[Saved entries]
________________

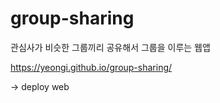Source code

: # group-sharing
관심사가 비슷한 그룹끼리 공유해서 그룹을 이루는 웹앱 

https://yeongi.github.io/group-sharing/

-> deploy web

________________

▶ _WHAT YOU HAVE TO DO_: Please repeat the lines above word for word, leaving out the pictures.

▶ _WRITTEN RESPONSE_:
Source code

: # group-sharing
관심사가 비슷한 그룹끼리 공유해서 그룹을 이루는 웹앱 

https://yeongi.github.io/group-sharing/

-> deploy web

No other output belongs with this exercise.